__KUTIPAN HALAMAN__:
--- --- ---
Dalam satu aliran sungai setidaknya hingga saat ini terdapat delapan air terjun. Dimulai dari yang paling hulu yaitu Curug Mariuk, Curug Hordeng, Curug Kembar, Curug Ciburial, Curug Cibaliung/Leuwi Baliung, Leuwi Cepet, Leuwi Lieuk, dan Leuwi Hejo. Terdapat juga Curug Cakrawardana yang dekat masih satu area namun berbeda aliran sungai. Hanya Leuwi Cepet, Leuwi Lieuk, Leuwi Hejo dan Curug Cakrawardana yang masih berdekatan dan memiliki satu akses masuk, kemudian Curug Hordeng dan Curug Kembar satu akses masuk. Sisanya memiliki pintu masuk masing-masing.
--- --- ---
__TUGAS LATIHAN__:
(1) Salin bagian kutipan halaman mulai dari "Dalam satu aliran" sampai dengan "pintu masuk masing-masing." tanpa perubahan apa pun.
(2) Jawablah pertanyaan berikut berdasarkan kutipan halaman.
(a) Berapa jumlah air terjun yang terdapat dalam satu aliran sungai hingga saat ini?
(b) Air terjun mana yang letaknya paling hulu?
(c) Air terjun mana yang berbagi satu akses masuk dengan Curug Hordeng?

Entri set data:
--- --- ---
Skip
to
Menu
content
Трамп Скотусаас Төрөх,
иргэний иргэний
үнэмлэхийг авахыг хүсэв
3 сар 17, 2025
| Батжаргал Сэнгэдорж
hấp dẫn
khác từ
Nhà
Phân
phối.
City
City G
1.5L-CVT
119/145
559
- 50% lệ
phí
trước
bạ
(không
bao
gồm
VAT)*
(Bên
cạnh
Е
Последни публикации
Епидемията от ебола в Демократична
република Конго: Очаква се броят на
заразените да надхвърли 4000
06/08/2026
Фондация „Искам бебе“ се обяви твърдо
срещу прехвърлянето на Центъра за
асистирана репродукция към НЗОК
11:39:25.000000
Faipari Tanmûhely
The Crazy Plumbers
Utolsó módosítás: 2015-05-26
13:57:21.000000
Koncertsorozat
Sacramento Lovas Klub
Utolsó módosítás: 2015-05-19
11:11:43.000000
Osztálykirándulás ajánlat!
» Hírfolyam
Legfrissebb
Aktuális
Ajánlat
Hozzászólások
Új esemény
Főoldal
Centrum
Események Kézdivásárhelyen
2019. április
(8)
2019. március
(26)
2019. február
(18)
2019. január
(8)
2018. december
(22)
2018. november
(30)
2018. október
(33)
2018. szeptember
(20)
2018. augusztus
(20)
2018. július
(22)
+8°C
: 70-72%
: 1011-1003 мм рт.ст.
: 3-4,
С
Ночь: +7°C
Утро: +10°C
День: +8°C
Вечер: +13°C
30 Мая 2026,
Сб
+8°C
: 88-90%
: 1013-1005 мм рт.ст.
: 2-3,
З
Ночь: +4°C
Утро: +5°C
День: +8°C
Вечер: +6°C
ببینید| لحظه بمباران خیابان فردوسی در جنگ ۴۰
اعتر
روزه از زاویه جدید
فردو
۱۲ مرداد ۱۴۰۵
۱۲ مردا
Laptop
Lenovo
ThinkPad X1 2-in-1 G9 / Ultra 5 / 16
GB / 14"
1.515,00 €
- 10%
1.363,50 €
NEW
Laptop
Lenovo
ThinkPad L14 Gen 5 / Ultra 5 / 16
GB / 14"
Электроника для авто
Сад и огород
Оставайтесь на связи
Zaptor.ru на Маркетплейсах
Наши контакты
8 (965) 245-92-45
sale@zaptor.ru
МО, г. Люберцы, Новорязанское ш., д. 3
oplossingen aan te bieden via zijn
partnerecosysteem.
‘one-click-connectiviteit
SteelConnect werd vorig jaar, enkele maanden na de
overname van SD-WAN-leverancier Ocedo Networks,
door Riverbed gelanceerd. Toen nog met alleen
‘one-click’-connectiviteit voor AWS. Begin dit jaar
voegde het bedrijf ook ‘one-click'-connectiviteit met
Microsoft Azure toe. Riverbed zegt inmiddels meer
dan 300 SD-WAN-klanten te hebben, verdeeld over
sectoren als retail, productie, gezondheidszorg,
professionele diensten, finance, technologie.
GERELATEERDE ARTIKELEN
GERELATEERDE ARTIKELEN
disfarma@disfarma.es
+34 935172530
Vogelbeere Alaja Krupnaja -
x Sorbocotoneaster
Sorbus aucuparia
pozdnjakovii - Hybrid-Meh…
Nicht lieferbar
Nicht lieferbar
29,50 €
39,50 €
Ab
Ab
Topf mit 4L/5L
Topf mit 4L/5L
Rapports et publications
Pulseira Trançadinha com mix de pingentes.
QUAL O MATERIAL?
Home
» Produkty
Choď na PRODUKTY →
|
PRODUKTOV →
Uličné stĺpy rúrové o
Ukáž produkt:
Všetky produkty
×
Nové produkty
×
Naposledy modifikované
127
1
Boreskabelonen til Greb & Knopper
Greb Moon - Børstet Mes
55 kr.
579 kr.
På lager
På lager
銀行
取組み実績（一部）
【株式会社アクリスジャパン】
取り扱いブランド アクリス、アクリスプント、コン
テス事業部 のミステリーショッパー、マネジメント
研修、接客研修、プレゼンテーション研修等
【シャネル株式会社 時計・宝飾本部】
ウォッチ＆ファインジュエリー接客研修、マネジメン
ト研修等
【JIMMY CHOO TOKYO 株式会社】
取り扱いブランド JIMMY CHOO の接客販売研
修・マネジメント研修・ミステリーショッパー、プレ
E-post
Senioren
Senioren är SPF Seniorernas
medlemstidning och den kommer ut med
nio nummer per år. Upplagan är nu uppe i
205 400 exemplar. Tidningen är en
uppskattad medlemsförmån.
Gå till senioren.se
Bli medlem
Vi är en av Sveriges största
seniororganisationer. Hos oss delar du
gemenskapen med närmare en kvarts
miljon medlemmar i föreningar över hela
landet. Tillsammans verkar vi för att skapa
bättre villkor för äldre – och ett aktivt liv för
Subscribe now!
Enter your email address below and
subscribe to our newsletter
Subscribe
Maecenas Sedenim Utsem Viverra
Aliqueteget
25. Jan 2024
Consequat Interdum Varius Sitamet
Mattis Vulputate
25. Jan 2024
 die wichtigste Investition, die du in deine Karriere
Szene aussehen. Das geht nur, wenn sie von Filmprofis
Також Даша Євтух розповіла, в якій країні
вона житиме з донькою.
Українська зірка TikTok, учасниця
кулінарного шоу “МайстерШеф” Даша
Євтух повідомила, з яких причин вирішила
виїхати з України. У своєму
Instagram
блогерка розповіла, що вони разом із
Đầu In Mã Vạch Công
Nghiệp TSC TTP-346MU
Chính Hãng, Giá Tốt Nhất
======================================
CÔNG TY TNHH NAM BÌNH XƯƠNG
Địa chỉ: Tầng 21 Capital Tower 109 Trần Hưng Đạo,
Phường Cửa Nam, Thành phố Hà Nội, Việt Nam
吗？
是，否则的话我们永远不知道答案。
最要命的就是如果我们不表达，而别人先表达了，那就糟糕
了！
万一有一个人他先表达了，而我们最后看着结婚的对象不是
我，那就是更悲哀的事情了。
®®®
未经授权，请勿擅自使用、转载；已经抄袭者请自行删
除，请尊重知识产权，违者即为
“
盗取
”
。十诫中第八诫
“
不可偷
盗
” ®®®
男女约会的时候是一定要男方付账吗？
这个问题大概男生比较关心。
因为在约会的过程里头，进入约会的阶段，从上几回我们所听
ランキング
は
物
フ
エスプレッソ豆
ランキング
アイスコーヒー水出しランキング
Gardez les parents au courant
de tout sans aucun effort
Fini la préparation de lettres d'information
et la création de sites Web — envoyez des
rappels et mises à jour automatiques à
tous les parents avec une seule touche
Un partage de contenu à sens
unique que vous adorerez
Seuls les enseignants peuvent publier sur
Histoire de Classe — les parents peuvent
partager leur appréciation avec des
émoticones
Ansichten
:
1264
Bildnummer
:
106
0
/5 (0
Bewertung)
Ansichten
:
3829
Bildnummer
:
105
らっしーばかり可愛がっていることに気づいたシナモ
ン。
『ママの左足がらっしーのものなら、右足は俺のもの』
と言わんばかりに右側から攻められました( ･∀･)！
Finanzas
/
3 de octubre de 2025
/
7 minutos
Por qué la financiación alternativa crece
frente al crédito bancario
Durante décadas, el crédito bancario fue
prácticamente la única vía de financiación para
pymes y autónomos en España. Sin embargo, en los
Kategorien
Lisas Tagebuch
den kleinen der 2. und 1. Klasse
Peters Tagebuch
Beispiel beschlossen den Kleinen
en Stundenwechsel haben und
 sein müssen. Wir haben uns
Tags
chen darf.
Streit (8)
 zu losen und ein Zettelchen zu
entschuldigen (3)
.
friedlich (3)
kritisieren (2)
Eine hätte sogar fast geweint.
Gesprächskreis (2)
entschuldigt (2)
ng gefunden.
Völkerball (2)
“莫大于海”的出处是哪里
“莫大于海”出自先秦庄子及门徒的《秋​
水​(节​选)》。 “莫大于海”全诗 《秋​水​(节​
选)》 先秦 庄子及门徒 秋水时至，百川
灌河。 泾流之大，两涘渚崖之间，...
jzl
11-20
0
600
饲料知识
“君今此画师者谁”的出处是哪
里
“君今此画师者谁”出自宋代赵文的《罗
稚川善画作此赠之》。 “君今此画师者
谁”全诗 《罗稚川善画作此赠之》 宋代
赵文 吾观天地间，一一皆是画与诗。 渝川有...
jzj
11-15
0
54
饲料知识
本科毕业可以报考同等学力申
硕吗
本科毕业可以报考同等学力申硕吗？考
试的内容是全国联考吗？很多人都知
--- --- ---
__KUNCI JAWABAN__:
(1)
Dalam satu aliran sungai setidaknya hingga saat ini terdapat delapan air terjun. Dimulai dari yang paling hulu yaitu Curug Mariuk, Curug Hordeng, Curug Kembar, Curug Ciburial, Curug Cibaliung/Leuwi Baliung, Leuwi Cepet, Leuwi Lieuk, dan Leuwi Hejo. Terdapat juga Curug Cakrawardana yang dekat masih satu area namun berbeda aliran sungai. Hanya Leuwi Cepet, Leuwi Lieuk, Leuwi Hejo dan Curug Cakrawardana yang masih berdekatan dan memiliki satu akses masuk, kemudian Curug Hordeng dan Curug Kembar satu akses masuk. Sisanya memiliki pintu masuk masing-masing.

(2)
(a) Hingga saat ini terdapat delapan air terjun dalam satu aliran sungai.
(b) Air terjun yang paling hulu adalah Curug Mariuk.
(c) Curug Kembar berbagi satu akses masuk dengan Curug Hordeng.